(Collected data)

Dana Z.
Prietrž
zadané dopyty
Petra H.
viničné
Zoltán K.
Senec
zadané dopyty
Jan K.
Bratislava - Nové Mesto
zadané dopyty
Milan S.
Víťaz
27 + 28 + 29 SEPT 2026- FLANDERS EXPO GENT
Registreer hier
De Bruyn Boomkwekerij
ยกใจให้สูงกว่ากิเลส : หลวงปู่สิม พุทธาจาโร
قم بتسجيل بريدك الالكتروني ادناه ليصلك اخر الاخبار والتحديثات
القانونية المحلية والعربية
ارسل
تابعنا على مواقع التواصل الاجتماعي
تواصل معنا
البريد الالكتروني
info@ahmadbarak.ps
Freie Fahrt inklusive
==
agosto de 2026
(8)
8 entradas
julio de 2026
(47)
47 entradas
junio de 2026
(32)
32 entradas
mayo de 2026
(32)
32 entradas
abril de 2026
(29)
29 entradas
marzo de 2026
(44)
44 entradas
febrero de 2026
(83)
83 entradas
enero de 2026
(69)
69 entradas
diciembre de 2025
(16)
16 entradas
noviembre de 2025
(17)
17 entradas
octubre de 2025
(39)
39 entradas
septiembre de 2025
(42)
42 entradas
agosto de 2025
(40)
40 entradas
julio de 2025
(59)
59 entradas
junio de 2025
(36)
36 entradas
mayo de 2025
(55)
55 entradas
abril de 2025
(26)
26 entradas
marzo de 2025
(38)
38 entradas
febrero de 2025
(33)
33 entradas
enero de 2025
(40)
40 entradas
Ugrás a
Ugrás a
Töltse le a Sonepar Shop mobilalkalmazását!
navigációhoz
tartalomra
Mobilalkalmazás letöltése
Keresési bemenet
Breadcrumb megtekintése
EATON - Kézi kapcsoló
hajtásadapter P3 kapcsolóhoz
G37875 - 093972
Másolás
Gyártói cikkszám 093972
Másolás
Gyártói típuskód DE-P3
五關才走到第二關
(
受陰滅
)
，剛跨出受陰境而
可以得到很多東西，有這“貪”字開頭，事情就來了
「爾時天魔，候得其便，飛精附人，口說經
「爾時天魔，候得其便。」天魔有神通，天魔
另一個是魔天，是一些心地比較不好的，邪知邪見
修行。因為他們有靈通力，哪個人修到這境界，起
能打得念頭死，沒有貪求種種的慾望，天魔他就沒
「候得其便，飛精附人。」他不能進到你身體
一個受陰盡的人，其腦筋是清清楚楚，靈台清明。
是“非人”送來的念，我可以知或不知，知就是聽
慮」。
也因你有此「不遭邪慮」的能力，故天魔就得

→ **The problem**: Could you copy the rows from the line containing "agosto de 2026" down to the line containing "69 entradas", both included, exactly as they appear?

→ **Response box**:
agosto de 2026
(8)
8 entradas
julio de 2026
(47)
47 entradas
junio de 2026
(32)
32 entradas
mayo de 2026
(32)
32 entradas
abril de 2026
(29)
29 entradas
marzo de 2026
(44)
44 entradas
febrero de 2026
(83)
83 entradas
enero de 2026
(69)
69 entradas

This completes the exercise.